What this task involves — Output exactly the lines from the one with "Identify the document" to the close of the records below, first and last included.

(Extracted entries)

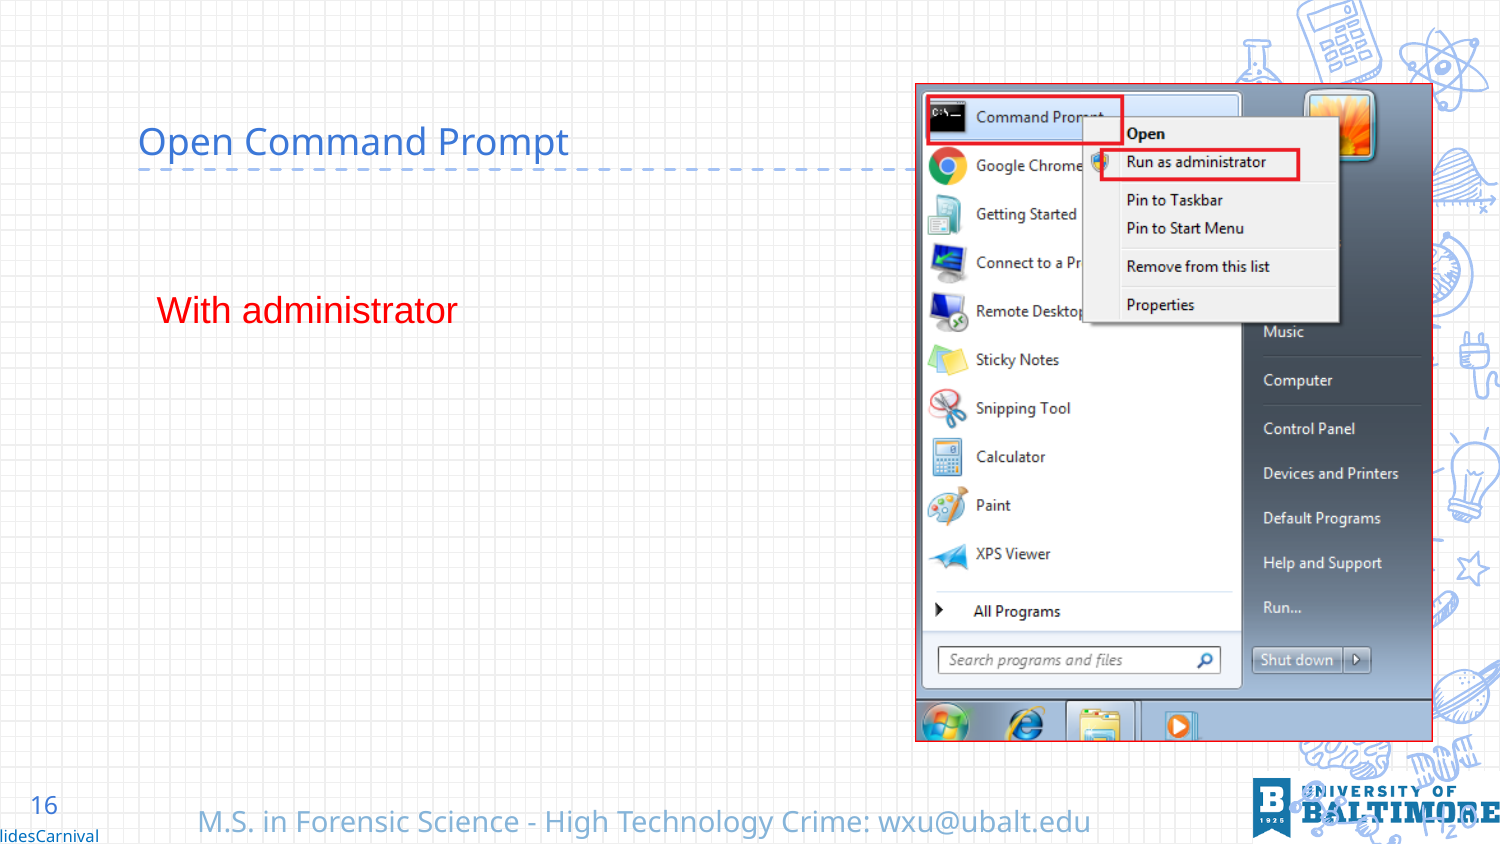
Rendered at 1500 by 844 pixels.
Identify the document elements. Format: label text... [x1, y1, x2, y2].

text_box With administrator [141, 278, 474, 339]
picture [1316, 786, 1321, 797]
slide_number 16 [14, 774, 105, 840]
picture [1327, 813, 1336, 822]
picture [1253, 771, 1500, 844]
picture [1365, 817, 1376, 833]
picture [914, 83, 1433, 742]
title Open Command Prompt [122, 36, 1130, 178]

(End Extracted entries)

Written solution —
Identify the document elements. Format: label text... [x1, y1, x2, y2].

text_box With administrator [141, 278, 474, 339]
picture [1316, 786, 1321, 797]
slide_number 16 [14, 774, 105, 840]
picture [1327, 813, 1336, 822]
picture [1253, 771, 1500, 844]
picture [1365, 817, 1376, 833]
picture [914, 83, 1433, 742]
title Open Command Prompt [122, 36, 1130, 178]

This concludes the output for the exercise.